Summary: Determine the derivative of the function at that point (thus measuring the slope of the tangent line), determine #y#-coordinate, and utilize point-slope form to find the equation.
The derivative of a function #f(x)# at some point #x=x_0# measures the slope of the line tangent to the curve at that point. Recall that for a polynomial function of the form #f(x) = c_1x^n + c_2x^(n-1) + c_3x^(n-2) + ...+ c_nx + c_(n+1)#, where #c_1, c_2,# etc, are the constant coefficients in each term, the derivative #f'(x) = n*c_1x^(n-1) + (n-1)*c_2x^(n-2) + ...+c_n#.
Thus, our general form of the derivative for #f(x) = y = 3x^2 + 2x +1# is #f'(x) = (dy)/(dx) = 6x +2#.
Plugging in our desired #x_0#, #x_0=-1#...
#f'(-1) = 6(-1) +2 = -6+2 = -4#.
Note this only tells us the slope of the line, not the equation for the line itself. However, since the line is tangent to the function at #x=-1#, by finding the #y#-coordinate we would possess a set of coordinates and a slope, allowing us to use point-slope form.

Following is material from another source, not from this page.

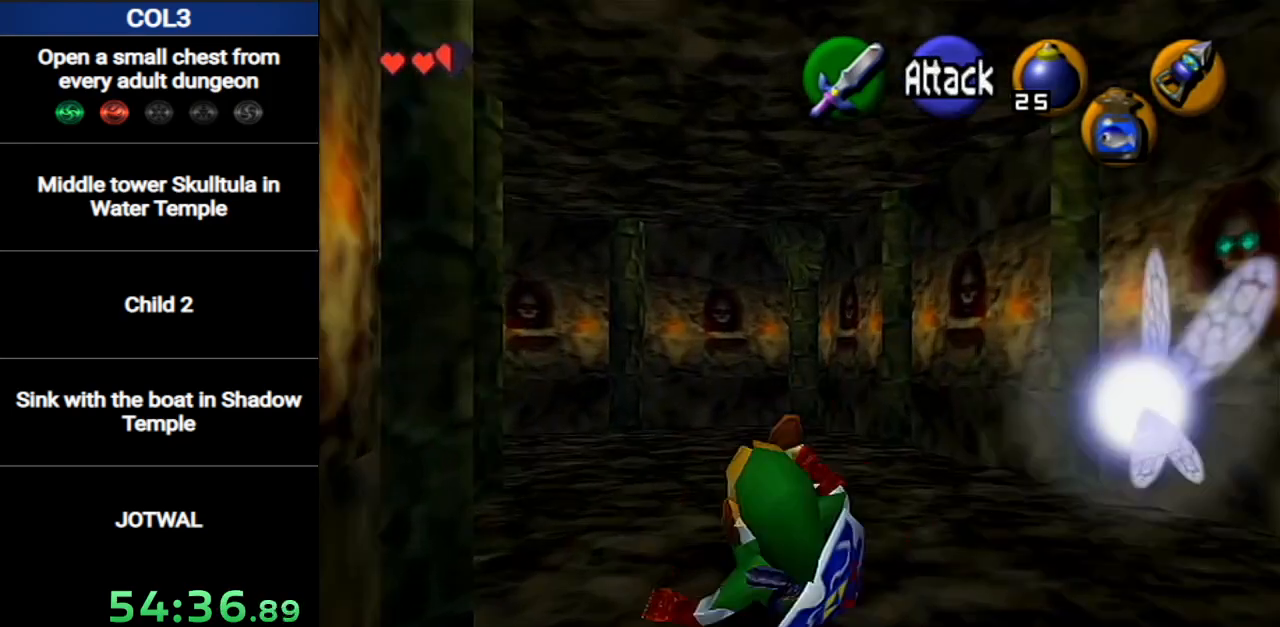
{"buttons": [], "left_stick": "up-left", "right_stick": "center", "events": [[133, "left_stick", "up-left"]]}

#f(-1) = y = 3(-1)^2 + 2(-1) +1 = 3 -2 +1 = 2#
Thus the slope of the line tangent to #y = 3x^2 + 2x +1# at #(-1,2)# is #m=-4#. Recall the set-up for point slope form:
#y - y_0 = m(x - x_0)#
Plugging in #x_0 = -1, y_0 = 2, m = -4#, we get...
#y - 2 = -4(x+1) => y = -4(x+1)+2 => y = -4x -2#
Thus, the equation for the tangent line to the curve #y=3x^2 +2x +1# at #(-1,2)# is #y = -4x -2#